13 thoughts on “The most popular WordPress plugins”

  1. I too am happy to see download numbers be replaced by install numbers, those are the ones that really count. As you mention, it will help those in the media like I discern between a major announcement to push to people to update a plugin or something a little less low key, even though they’re all important.

    It’s about time Plugin authors get better stats. It will help them stay in touch with their user base. The more analytic information to base decisions on, the better.

    • I completely agree. I’ve been always hoping for an estimated number of actual installs. It definitely helps motivate plugin development. Download stats tracked everything including minor updates so you weren’t getting the true picture

  2. Great post, very thorough! Your information about data accuracy and collection is really helpful and appreciated.

    I’m really looking forward to this change, like Jeffro said – it’s about time. Not just for developers, but as you said for users “the download count keeps old plugins relevant far longer than if active installs were the prominent number.”

    So, I guess there’s a 1M+ club now? 🙂

  3. > discrepancy between downloads and active installs is huge

    Bare in mind the old download counter also counted updates. If you had 100,000 installs and did 100 updates over 100 days, you’d have just over 10 million downloads. So alot of the inflation comes from plugins where either they’re old and have done alot of updates over their long history, or newer but do really frequent updates

  4. Great news, so excited by this!

    As a side note, they seem to have changed it so the maximum showing is now 1+ Million. For example both WordPress SEO and All in One SEO show as 1+ Million for me, rather than the number shown above.

    • Well spotted. 🙂

      The first iteration of these numbers are very end-user focussed, we wanted to separate plugins into broad groups.

      The next iteration will potentially involve more granular numbers for plugin authors, though we’re still testing the stats to make sure they’re accurate enough for that. As was mentioned in the article, when the numbers are over one million, we’re seeing some variation in day-to-day stats that we’re still figuring out.

      In the mean time, these new stats serve their primary purpose of giving end-users a rough idea of a plugin’s popularity, and it gives reporters a more accurate number to use when referring to a plugin’s install base.

  5. Holy schmoly! I had no idea my plugins were so popular until seeing that list. I assumed the number of active installs was something like 1% of the total downloads, but the number is WAYYY higher than that!

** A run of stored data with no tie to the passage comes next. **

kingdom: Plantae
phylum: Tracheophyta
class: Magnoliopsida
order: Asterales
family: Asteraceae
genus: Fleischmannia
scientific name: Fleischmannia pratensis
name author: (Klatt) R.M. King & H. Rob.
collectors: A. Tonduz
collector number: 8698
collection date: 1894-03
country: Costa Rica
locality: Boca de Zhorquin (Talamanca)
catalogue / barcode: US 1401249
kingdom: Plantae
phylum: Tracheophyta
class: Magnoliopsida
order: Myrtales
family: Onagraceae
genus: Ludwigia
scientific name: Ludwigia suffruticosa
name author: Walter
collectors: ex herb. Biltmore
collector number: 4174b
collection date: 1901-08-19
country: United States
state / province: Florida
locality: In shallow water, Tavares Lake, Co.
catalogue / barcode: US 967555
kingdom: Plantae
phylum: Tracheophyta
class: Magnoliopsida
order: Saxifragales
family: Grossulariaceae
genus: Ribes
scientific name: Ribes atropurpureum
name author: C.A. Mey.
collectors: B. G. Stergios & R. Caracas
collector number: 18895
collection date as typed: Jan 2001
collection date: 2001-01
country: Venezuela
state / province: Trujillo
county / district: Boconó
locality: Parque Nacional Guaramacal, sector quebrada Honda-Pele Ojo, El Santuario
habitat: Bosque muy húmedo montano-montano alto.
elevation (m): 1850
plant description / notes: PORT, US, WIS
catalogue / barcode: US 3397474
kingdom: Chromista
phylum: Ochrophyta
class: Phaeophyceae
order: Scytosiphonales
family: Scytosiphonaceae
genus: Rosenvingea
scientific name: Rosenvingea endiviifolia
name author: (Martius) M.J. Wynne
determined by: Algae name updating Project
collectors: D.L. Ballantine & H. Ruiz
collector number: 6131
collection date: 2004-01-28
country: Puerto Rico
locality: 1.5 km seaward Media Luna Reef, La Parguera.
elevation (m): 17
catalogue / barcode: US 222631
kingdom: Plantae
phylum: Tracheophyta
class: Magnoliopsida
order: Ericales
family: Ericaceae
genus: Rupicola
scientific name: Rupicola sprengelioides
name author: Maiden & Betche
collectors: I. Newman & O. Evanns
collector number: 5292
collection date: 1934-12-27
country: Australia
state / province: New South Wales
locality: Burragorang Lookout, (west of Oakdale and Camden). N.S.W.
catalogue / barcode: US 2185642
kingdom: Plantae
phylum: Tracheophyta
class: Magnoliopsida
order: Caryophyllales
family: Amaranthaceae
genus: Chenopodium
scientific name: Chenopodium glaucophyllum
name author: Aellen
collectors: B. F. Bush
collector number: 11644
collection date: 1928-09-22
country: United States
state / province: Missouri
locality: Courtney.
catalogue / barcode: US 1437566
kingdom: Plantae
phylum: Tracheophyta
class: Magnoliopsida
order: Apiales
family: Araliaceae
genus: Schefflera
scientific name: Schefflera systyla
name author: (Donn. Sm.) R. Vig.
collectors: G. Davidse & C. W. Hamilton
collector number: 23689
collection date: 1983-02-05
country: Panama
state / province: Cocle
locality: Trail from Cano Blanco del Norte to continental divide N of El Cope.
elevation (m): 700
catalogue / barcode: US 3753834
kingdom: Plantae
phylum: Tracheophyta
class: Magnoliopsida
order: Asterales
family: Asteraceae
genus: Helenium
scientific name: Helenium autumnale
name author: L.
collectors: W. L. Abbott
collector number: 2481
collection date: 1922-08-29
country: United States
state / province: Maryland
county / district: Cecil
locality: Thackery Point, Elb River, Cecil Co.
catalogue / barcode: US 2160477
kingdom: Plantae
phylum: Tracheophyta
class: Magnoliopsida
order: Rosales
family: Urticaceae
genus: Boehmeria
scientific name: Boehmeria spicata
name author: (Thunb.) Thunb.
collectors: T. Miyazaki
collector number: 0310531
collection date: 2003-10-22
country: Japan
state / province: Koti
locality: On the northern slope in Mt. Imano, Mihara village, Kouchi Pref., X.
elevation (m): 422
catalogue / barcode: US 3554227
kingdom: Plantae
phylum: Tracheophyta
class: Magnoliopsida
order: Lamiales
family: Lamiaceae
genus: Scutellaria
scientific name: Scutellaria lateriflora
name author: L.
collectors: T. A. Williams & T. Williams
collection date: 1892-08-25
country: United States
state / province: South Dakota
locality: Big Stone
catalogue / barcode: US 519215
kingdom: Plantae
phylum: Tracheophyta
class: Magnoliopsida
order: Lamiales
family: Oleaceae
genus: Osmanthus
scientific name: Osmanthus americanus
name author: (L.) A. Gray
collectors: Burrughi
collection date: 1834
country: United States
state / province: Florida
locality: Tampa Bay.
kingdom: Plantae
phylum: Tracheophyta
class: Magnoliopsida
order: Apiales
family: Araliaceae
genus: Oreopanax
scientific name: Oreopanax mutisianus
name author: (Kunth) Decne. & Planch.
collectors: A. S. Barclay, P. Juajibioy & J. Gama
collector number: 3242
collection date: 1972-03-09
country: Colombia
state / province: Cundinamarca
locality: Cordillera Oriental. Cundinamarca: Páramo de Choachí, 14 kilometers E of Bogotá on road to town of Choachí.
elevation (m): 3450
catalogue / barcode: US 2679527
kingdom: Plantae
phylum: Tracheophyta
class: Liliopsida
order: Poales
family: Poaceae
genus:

  6. This is definitely progress. I used to go to rankwp.com to see estimates of plugins’ popularities. I had long-suspected that it was seriously underestimating the popularity of UpdraftPlus – for which it showed 100,000 active users. This turns out to be a correct suspicion – wordpress.org is indicating >300,000. (Which would get it into your list above. 🙂 ).

    • As noted in the article, it’s not a comprehensive list of the most popular plugins. It’s many of the most popular, as well as other notable ones I thought to include. It’s not a direct representation, but a manual sample.

  7. Showing Active install is good for accuracy, As WordPress Plugin developer really needed to know how many people using their plugin instead of just downloading.